Problem:
Copy nothing from the entries below except the lines from the one containing "right wrist: (410, 542, -23)" through the one containing "right ankle: (369, 637, -2)", and copy those exactly.

Images with pose keypoints

Content starts

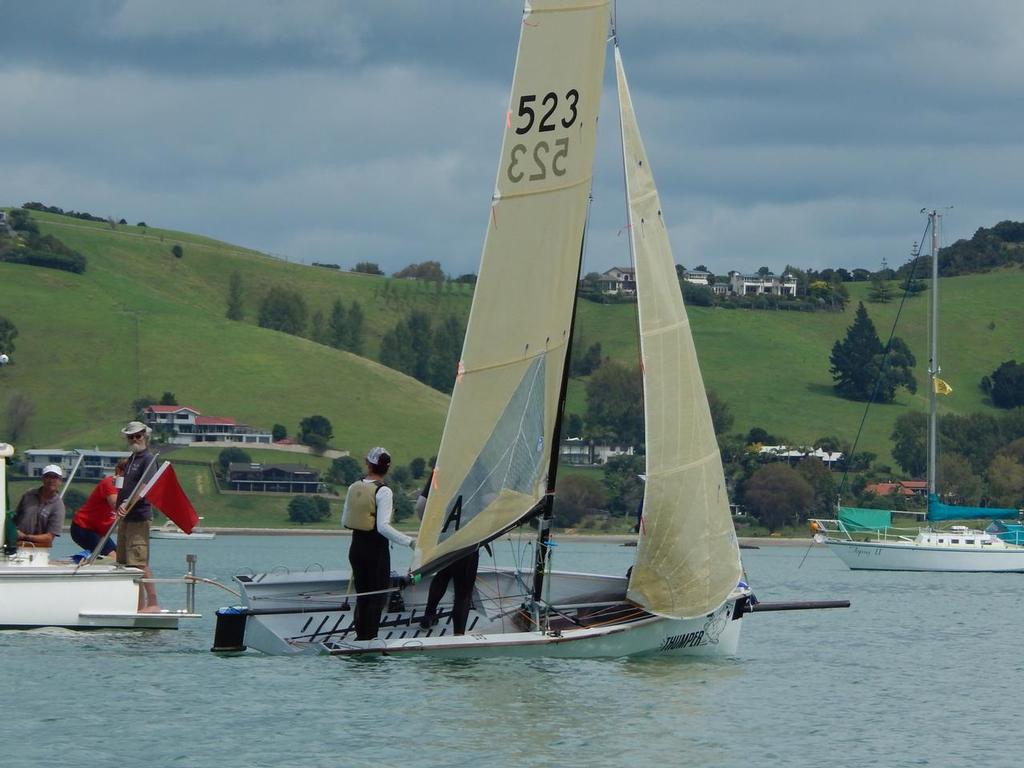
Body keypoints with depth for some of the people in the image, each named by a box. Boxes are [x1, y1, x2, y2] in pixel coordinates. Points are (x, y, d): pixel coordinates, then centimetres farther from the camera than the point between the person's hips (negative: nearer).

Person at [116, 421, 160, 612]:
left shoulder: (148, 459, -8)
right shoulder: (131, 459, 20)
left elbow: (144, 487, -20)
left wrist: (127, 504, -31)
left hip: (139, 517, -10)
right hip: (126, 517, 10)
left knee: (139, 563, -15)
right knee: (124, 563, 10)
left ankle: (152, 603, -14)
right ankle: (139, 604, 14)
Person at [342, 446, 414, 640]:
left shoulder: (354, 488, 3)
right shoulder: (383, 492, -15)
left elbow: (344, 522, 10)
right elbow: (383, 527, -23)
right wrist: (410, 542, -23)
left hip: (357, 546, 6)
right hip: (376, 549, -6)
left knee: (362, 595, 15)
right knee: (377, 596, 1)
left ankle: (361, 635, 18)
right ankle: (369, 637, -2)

Content ends
Content starts

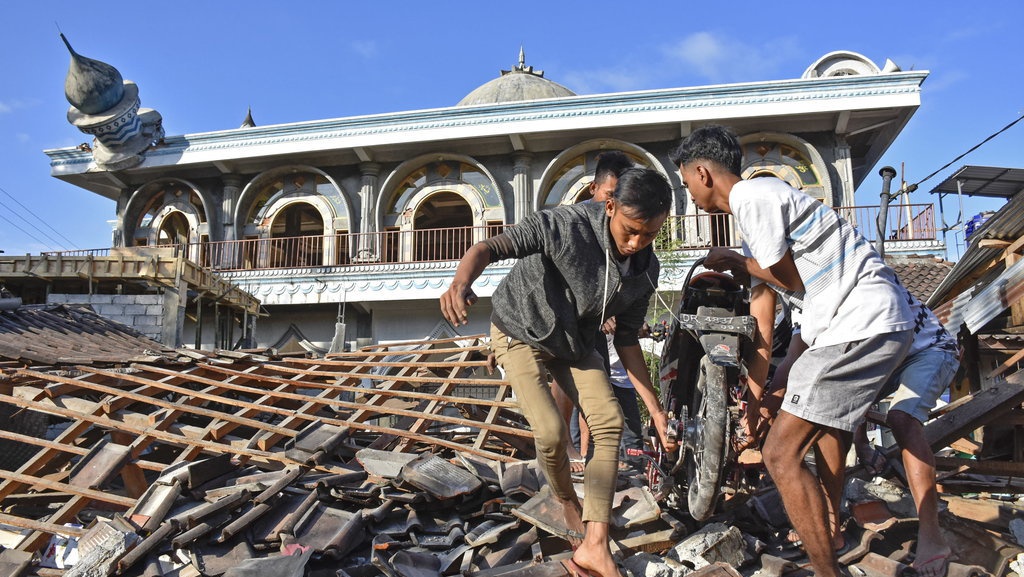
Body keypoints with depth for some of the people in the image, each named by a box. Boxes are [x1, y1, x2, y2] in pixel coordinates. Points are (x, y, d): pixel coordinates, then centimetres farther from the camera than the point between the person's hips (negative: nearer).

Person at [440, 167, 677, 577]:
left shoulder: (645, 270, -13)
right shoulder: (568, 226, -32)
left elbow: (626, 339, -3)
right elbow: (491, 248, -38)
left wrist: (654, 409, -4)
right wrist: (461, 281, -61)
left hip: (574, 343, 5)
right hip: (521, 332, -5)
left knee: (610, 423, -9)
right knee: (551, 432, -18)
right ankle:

Content ends

Answer:
right wrist: (410, 542, -23)
left hip: (357, 546, 6)
right hip: (376, 549, -6)
left knee: (362, 595, 15)
right knee: (377, 596, 1)
left ankle: (361, 635, 18)
right ankle: (369, 637, -2)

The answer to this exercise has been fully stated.